Businesses take a beating in this area—as do MBAs, also known as “Mediocre But Arrogant" and "Master of the Business Apocalypse”—but our initial-happy government is probably the number one target. When people are unhappy with the FBI, they say it stands for “Flagrant Blatant Idiocy,” “Fumbling Bumbling Idiots,” and “Fat, Bored, and Impotent,” while the CIA gets called “Criminals in Action,” “Cockiness in Abundance,” and “Capitalism Intelligence Army.” The even-less-popular IRS takes its share of expected abuse, as the “Internal Reaming System” and “Internal Robbery Service.” On the American Dialect Society listserv, Victor Steinbok informed me of the clever “No Such Agency” name for the NSA. BP should be thankful they only have two letters to absorb the public’s rage and wit.
Sports is another initial-filled arena, and I’ve been hearing the NFL described as the “No Fun League” for years, while critical fans have come up with “National Frugal League,” “Nutty Fan Litigation,” “National Felons League,” and “National Favre League”—a fitting slam on the preposterous amount of attention the dithering future Hall of Famer receives each year for his will-I-or-won’t-I-retire routine. Several folks have suggested “Not For Long,” which can emphasize the fleetingness of a team’s success, a player’s career, or the league’s overall prosperity. Meanwhile, NBA maven and bestseller Bill Simmons welcomed us to the “No Benjamins Association” and “No Balls Association,” so-named for that league’s lack of cash and courage at various times.

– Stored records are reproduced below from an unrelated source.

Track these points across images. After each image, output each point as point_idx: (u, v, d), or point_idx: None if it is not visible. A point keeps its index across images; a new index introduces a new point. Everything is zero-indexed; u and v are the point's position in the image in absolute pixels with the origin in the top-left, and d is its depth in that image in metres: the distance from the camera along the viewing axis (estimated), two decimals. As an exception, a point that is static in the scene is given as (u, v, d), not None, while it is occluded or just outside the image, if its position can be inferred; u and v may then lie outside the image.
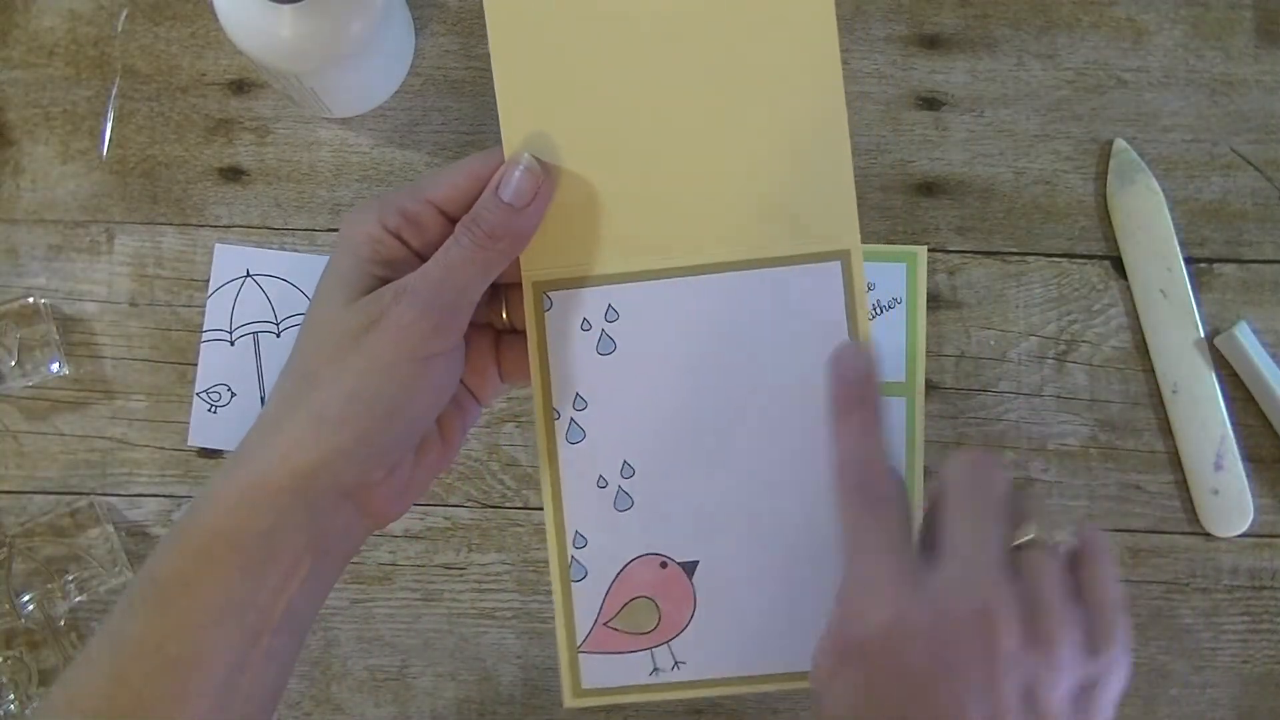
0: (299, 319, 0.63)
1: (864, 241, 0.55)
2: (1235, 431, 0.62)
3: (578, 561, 0.50)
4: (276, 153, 0.64)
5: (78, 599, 0.61)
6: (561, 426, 0.50)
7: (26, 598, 0.61)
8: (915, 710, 0.37)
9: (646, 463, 0.50)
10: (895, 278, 0.63)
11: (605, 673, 0.49)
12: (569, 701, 0.49)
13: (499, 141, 0.45)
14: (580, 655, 0.49)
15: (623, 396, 0.50)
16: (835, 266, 0.47)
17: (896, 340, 0.62)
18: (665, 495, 0.50)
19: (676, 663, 0.48)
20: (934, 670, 0.37)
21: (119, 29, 0.64)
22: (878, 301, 0.63)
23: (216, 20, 0.55)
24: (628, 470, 0.51)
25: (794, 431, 0.47)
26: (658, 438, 0.50)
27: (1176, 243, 0.63)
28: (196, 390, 0.63)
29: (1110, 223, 0.64)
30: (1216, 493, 0.62)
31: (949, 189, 0.64)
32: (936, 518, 0.41)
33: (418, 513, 0.63)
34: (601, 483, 0.50)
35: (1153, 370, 0.63)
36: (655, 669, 0.48)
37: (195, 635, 0.39)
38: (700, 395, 0.48)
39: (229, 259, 0.64)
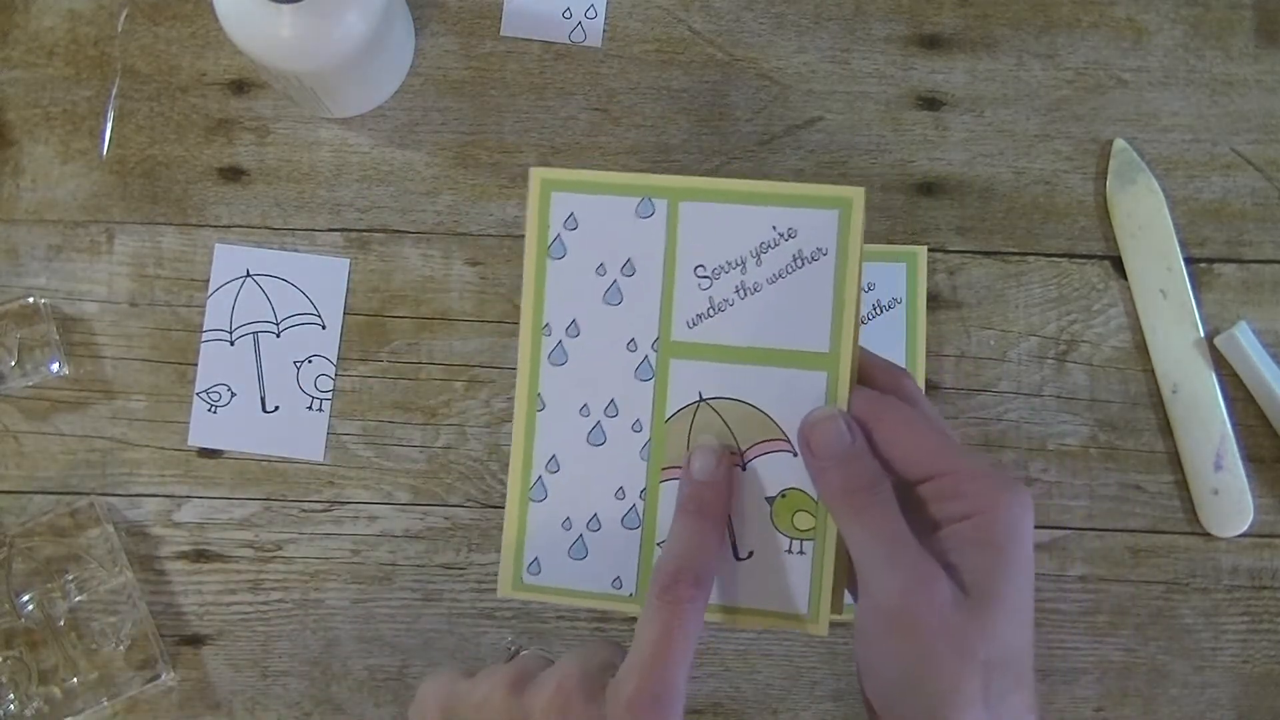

Such inventions are a great way of making fun or a point, but they’re a horrible way of identifying the origin of a word. As the urban legend has it, “cop,” “golf,” and “tip” began as “constable on patrol,” “gentleman only, ladies forbidden,” and “to insure promptness,” respectively. These explanations are all bunk, along with the theory that “For unlawful carnal knowledge” or “Fornication under consent of the king” is the origin of the f-word. Another popular obscenity supposedly began life on the high seas as “ship high in transit”—that’s also crap. Whenever presented with a convenient, acronymic etymology for a word, you really can’t be too suspicious. Or, as Eisiminger said in his article on the subject: “...finding the real source of a word has spoiled many a clever story or pretty fantasy.”
In the most in-depth look at this topic I could find, the late Nicholas Howe collected hundreds of amazing examples in The Journal of American Folklore back in 1989. Howe wrote that wondering what a BP or CIA “really” stands for creates a “linguistic riddle” motivated by a critical stance: “To recast an initialism into a riddle expresses a proud and satiric refusal to accept the official. It is, quite simply, to mock and thus deny language which is so opaque, and even duplicitous, that it must disguise itself behind an arrangement of initial letters.”
“A proud and satiric refusal” to accept “opaque, and even duplicitous” language? Whoa. Sounds like Howe nailed the situation 21 years ago, and he did it about as well as The Onion has today. When we treat initialisms as linguistic riddles, we all get to contribute to the English language’s collective, democratic, endless edition of The Onion. That’s awfully satisfying when dealing with the likes of Balderdash Productions.